Let $G$ be a connected complex reductive group with Lie algebra $\mathfrak{g}$. One knows a lot about the GIT quotient $\mathfrak{g}/\!/G$: the invariant ring is a free polynomial algebra on $\mathrm{rank}([G,G])$ generators, unstable points are the nilpotent elements, polystable points are the semisimple elements, and there are no stable points. 

Now let $T$ be a maximal torus of $G$. Then $T$ acts on $\mathfrak{g}$. 

Question: what does $\mathfrak{g}/\!/T$ look like? What is the invariant ring, and the unstable/stable points? What does its singularities look like?

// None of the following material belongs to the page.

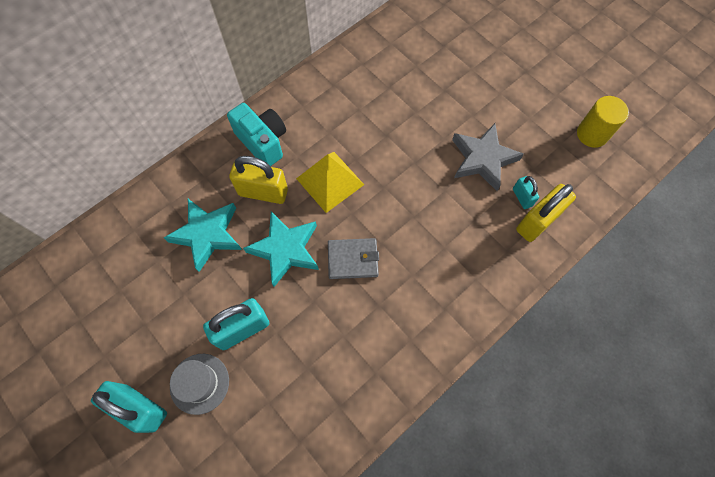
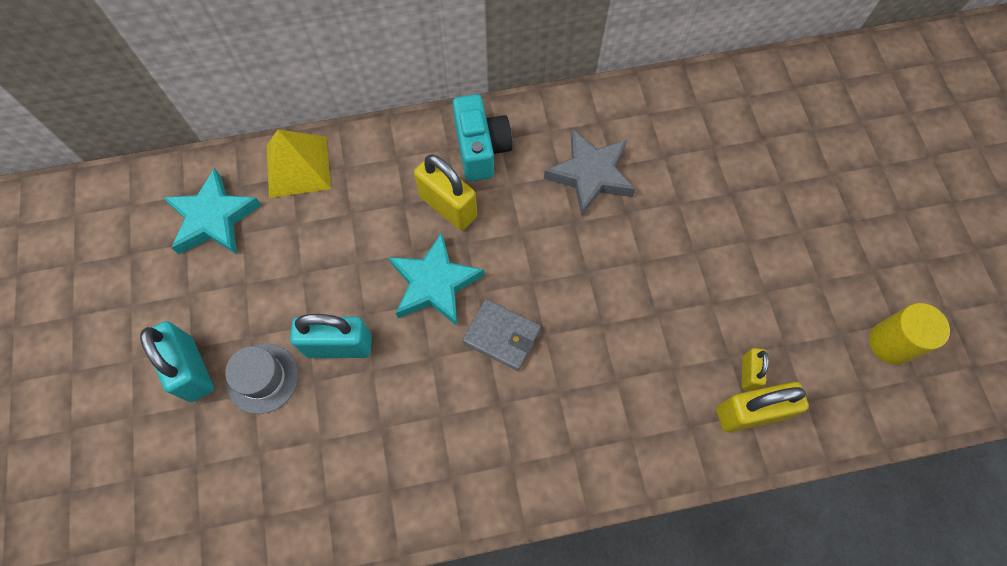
camera: 30 degrees right, 0 degrees up
turquoise star [164,199,242,272] -> turquoise star moved to [164,168,261,254]
yellow pyramid [296,152,364,213] -> yellow pyramid moved to [267,129,331,198]
grey star [452,123,524,191] -> grey star moved to [544,129,636,216]
turquoise padlock [513,176,539,209] -> yellow padlock [742,348,769,391]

I presume this a well-known exercise. I appreciate a reference or explanation. 

For $\mathrm{SL}_2$, the invariant ring is $\mathbb{C}[a_{11}, a_{22}, a_{21}a_{12}, a_{11}+a_{22}]$, so the GIT quotient is $\mathbb{C}^2$.  Semistable points are matrices which are neither strictly upper triangular nor strictly lower triangular. Stable points are the ones which are neither upper triangular nor lower triangular. 

For $G=\mathrm{SL}_3$, it seems the GIT quotient is singular. 

Note, we have a canonical map $\mathfrak{g}/\!/T\rightarrow \mathfrak{g}/\!/G$. What do the fibres look like?